* **Problem**
When writing out the listing below, reproduce every word exactly and skip the pictures.

* **Data provided**
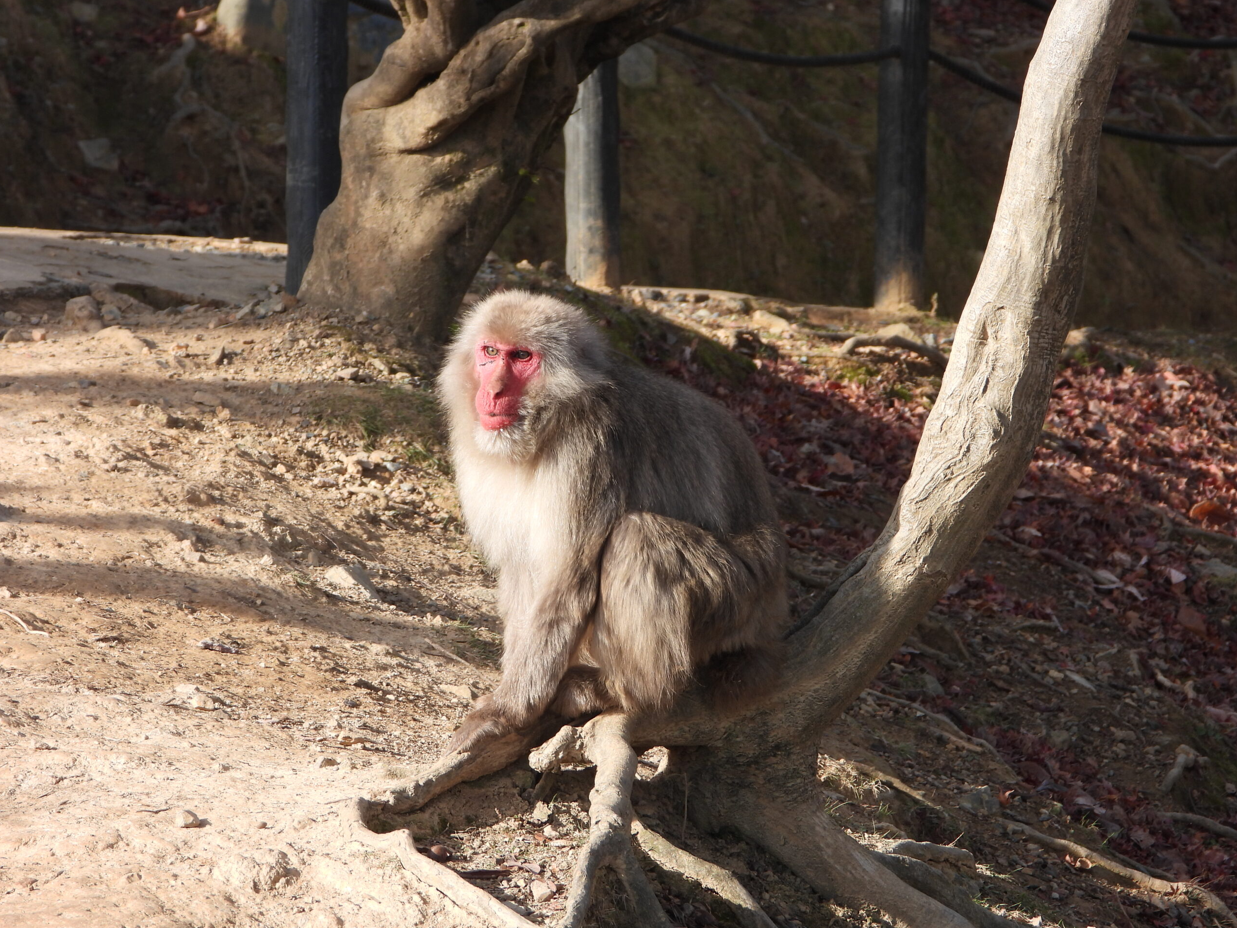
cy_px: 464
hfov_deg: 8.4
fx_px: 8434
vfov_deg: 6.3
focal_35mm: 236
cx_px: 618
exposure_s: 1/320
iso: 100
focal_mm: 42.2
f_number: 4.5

* **Response to the task**
cy_px: 464
hfov_deg: 8.4
fx_px: 8434
vfov_deg: 6.3
focal_35mm: 236
cx_px: 618
exposure_s: 1/320
iso: 100
focal_mm: 42.2
f_number: 4.5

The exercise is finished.